47% of supplier collaborations fail according to an (admittedly now ageing) piece of research by Procurement Leaders. The reasons for their failure are myriad and each one will have a sorry tale to tell about what went wrong, who was at fault, and how much the whole exercise cost in terms of hard cash sunk, possible savings missed, reputations trashed, and opportunities squandered.
Andrew Tanner-Smith takes a look at the complexity and nuance, and highlights some of the conditions required to create a successful collaborative experience.
It doesn’t have to be this way. Having reviewed the academic research around collaboration failure, and believe me it’s not an undocumented area, we can boil down the reasons for failure into several different categories. Organisational resistance to collaboration – both in their approach to partnering and embedded within their existing tools and processes, and employee’s resistance to collaboration, whether that is due to ingrained working habits or a lack of collaboration-oriented skills.
My point is that it’s all too easy for a company to choose a supplier, share their requirements, then think of their relationship as a collaboration without really understanding what collaboration really means. Collaboration starts with alignment across individual members of the collaboration team, across and between the business functions involved, and across and between the organisations which are collaborating. Identifying the existence of key attributes in your team, within your business function, and across your organisation will greatly improve the likelihood of collaborative success.
Readers paying any attention whatsoever will have recognised that I have already introduced 3 layers of complexity – the individual employee, the procurement function as a whole, and the wider enterprise. Of course, there are many other factors to consider that make the total combination of issues at play mind-boggling. But if supplier collaboration was easy almost all of them would be successful.
Procurement professionals already have a lot of the skills needed to become good collaborators. Some of them, such as negotiating, and supplier relationship management need tweaking to fit the needs of building a true win/win collaboration, but they are certainly a good basis for building the right skills.

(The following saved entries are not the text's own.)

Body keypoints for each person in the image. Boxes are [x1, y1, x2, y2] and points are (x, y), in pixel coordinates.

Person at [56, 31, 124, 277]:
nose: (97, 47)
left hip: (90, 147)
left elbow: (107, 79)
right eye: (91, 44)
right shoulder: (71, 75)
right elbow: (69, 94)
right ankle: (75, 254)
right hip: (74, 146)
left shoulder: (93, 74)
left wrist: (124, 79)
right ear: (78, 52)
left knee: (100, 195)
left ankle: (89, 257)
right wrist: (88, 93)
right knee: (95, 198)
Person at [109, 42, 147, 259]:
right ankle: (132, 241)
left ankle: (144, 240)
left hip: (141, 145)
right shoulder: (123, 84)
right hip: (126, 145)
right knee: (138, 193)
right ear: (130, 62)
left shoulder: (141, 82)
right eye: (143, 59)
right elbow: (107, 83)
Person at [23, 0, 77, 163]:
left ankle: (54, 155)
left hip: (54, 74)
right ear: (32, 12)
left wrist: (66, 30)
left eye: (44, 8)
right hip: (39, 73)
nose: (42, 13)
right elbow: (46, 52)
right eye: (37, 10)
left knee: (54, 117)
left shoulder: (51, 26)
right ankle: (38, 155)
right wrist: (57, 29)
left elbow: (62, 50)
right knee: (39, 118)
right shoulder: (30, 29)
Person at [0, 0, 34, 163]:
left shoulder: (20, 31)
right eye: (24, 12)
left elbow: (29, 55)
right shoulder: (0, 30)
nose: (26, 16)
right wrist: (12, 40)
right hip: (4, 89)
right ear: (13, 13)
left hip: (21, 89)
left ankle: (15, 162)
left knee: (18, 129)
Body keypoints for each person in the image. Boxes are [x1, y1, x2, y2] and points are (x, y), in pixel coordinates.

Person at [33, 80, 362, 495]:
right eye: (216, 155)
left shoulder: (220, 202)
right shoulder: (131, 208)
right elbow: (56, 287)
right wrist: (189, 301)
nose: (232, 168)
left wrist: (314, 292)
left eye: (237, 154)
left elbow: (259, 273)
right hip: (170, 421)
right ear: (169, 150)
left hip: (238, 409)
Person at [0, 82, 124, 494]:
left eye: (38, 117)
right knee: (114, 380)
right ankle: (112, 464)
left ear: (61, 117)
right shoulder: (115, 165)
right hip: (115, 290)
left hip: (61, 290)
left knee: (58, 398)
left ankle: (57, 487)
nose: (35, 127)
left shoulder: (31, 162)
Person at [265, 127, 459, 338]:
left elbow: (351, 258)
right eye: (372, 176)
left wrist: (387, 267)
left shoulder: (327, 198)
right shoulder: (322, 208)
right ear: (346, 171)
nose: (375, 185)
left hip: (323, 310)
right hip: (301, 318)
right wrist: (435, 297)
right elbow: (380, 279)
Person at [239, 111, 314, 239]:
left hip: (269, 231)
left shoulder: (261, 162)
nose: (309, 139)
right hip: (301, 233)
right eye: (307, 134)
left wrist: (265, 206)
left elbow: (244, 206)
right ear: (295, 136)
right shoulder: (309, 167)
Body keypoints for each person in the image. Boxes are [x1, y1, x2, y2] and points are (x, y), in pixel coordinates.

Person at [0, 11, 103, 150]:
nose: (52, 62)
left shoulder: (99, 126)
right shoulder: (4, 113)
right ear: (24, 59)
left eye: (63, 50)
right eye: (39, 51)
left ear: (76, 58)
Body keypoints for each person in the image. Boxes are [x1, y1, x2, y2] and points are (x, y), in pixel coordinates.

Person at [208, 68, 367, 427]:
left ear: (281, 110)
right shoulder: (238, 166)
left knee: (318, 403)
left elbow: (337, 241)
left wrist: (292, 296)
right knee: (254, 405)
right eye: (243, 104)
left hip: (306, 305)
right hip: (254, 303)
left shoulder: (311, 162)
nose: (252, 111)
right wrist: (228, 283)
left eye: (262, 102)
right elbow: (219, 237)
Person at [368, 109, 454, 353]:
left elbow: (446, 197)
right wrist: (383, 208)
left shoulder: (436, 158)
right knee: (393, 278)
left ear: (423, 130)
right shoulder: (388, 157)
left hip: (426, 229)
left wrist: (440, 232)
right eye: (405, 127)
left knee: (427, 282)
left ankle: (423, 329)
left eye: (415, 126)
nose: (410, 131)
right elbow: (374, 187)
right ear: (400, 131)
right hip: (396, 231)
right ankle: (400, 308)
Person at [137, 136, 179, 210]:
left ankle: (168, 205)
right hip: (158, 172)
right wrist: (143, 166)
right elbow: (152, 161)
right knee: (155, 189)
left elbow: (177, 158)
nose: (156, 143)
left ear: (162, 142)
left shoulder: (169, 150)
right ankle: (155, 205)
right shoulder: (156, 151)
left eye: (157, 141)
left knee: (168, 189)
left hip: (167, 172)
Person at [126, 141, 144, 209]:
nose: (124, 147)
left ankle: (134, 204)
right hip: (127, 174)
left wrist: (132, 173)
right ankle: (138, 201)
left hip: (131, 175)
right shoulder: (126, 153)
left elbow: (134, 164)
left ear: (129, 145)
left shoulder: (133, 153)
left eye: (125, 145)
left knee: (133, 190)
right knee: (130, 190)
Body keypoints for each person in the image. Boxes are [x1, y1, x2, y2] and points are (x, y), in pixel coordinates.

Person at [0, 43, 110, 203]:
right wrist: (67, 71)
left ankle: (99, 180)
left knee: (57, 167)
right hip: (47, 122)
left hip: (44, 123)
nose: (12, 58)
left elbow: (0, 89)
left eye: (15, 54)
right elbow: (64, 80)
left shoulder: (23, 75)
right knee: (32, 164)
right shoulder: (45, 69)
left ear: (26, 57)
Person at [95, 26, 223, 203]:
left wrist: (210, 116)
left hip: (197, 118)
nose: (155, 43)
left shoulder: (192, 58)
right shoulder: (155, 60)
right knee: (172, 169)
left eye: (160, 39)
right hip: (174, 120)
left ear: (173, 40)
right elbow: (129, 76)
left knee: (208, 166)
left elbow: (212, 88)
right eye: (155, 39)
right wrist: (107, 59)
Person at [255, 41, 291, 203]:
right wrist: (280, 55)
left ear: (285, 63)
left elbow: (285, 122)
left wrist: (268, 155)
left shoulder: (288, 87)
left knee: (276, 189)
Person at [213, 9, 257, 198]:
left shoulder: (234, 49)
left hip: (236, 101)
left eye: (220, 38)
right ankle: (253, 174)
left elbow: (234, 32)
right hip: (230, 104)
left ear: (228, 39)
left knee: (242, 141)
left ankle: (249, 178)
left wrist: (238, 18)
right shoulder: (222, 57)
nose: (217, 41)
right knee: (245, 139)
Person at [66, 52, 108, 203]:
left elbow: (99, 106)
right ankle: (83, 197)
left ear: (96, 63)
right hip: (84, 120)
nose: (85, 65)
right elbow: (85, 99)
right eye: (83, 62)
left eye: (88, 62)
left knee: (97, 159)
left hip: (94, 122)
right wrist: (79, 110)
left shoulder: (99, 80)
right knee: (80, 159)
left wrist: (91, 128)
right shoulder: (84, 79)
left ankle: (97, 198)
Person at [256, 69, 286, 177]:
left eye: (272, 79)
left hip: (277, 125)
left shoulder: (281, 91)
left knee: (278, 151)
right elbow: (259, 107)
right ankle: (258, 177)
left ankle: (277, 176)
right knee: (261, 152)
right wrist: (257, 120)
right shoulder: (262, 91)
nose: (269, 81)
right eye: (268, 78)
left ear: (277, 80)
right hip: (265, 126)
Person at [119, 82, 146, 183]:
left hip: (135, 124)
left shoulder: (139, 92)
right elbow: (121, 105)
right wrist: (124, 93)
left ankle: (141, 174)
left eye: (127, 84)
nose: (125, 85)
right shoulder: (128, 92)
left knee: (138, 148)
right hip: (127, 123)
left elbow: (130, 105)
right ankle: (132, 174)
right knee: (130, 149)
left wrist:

However, some key skills are missing, and some of these skills, are better described as attributes because developing and being proficient in those leadership skills takes a certain mindset.
As an example, try to find a Udemy training course on how to be entrepreneurial. Sure you can find courses on how to run a business, how to negotiate, how to market, how to strategise. But how to embrace and feed off of the risk our procurement training tells us to process out, manage and mitigate? That’s a whole set of different thinking for a procurement professional. And they need to be entrepreneurial. They need to be thinking strategically and acting for the longer term.
I’ve no doubt many talented people in procurement are more than up to the task, and let’s say that leaders do emerge from the procurement function. What then? The other side of the equation is that these people sit within a procurement function that sits within a wider organisation that will have its own internal culture, and its own external pressures and commitments. Both the procurement function and the organisation also need to start thinking differently about procurement’s role if it is to be the arbiter of collaboration for growth. What’s the point of a CPO encouraging his team to think about adding value through collaboration if the CFO only incentivises cost savings? How can the CPO champion collaboration with his team if the corporate culture is too bound by competition from rivals to share IP openly with collaborators?
So, we need to have alignment within the organisation, which of course must be mirrored by alignment within the collaborator’s organisation. Then both of these organisations need to align on a whole raft of issues – above and beyond Key Objectives and Results, such as reciprocity of risk and reward, open sharing of ideas, time, and intellectual capital.
With all these factors in play, no wonder collaboration can be messy. The rewards, though, are incalculable, especially in the context of the monumental task we all face in meeting “Net Zero” carbon emissions by 2050.